Ma in che modo può il mana influenzare le gerarchie e i rapporti di potere? A questo

proposito lo studioso dedicò un’intera opera al rito del dono68 dove tale scambio,

apparentemente privo di significati profondi, viene descritto e definito da Mauss un fatto

sociale totale, che permetterebbe la costruzione e il consolidamento di rapporti e relazioni.

«Inoltre, ciò che essi si scambiano non consiste esclusivamente in beni e ricchezze, in mobili e in immobili, in cose utili economicamente. Si tratta, prima di tutto, di cortesie, di banchetti, di riti, di prestazioni militari, di donne, di bambini, di danze, di feste, di fiere, di cui la contrattazione è solo un momento e in cui la circolazione delle ricchezze è solo uno dei termini di un contratto molto più generale e molto più durevole.
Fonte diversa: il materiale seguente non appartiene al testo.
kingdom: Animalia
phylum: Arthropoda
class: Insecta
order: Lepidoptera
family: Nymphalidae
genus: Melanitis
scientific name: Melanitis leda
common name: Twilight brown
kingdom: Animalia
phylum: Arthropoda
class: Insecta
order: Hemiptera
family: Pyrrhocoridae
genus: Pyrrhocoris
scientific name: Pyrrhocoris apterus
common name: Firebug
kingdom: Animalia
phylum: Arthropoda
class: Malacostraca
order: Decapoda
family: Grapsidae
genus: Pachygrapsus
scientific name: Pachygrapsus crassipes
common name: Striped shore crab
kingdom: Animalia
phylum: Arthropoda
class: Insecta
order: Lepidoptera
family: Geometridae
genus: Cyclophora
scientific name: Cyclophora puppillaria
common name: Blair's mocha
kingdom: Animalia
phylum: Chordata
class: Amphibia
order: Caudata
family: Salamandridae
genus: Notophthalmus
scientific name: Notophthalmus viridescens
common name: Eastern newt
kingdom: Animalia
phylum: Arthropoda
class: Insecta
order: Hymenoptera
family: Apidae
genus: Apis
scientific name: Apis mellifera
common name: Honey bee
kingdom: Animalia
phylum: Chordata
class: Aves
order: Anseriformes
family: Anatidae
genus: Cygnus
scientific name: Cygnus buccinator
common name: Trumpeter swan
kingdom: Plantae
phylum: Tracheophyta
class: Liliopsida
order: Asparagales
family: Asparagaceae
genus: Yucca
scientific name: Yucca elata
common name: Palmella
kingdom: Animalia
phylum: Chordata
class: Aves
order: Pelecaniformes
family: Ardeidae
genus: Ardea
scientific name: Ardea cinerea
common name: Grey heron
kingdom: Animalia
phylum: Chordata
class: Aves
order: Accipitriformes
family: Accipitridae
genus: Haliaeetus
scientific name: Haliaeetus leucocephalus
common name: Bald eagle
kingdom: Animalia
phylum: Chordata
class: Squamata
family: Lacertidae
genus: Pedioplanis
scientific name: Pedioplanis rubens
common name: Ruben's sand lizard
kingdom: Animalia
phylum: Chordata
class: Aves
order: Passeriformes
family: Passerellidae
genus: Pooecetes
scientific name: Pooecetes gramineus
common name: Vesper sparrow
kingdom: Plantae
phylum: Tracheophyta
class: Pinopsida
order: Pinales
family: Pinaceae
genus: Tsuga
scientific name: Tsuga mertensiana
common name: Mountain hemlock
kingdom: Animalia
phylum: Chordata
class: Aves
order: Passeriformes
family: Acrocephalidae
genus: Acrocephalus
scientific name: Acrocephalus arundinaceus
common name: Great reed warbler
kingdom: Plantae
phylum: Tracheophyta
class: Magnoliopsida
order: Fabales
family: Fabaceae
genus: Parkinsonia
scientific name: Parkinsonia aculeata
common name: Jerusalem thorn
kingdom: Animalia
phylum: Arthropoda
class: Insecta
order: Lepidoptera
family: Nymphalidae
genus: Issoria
Queste prestazioni e contro-prestazioni si intrecciano sotto una forma, a preferenza volontaria, con doni e regali, benché esse siano, in fondo, rigorosamente obbligatorie, sotto pena di una guerra privata o pubblica. Abbiamo proposto di chiamare tutto questo il sistema

delle prestazioni totali»69.

Il campo di influenza del mana non si estende semplicemente alle cose, dunque, ma anche

ai comportamenti, agli scambi di potere e alle dimostrazioni di forza e di egemonia dei

clan. Il mana, secondo Mauss, permea diversi livelli della vita sociale invadendo ed

influenzando anche le relazioni che compongono la vita di ogni individuo del clan e in

generale del clan stesso.

67 Mauss M., Teoria generale della magia e altri saggi, Einaudi, Torino, 1965, p. 25.

68 Saggio sul dono. Pubblicato per la prima volta sull’«Année sociologique», serie II, 1923-1924. 69 Mauss M., Saggio sul dono in Teoria generale della magia e altri saggi, op. cit., p. 161.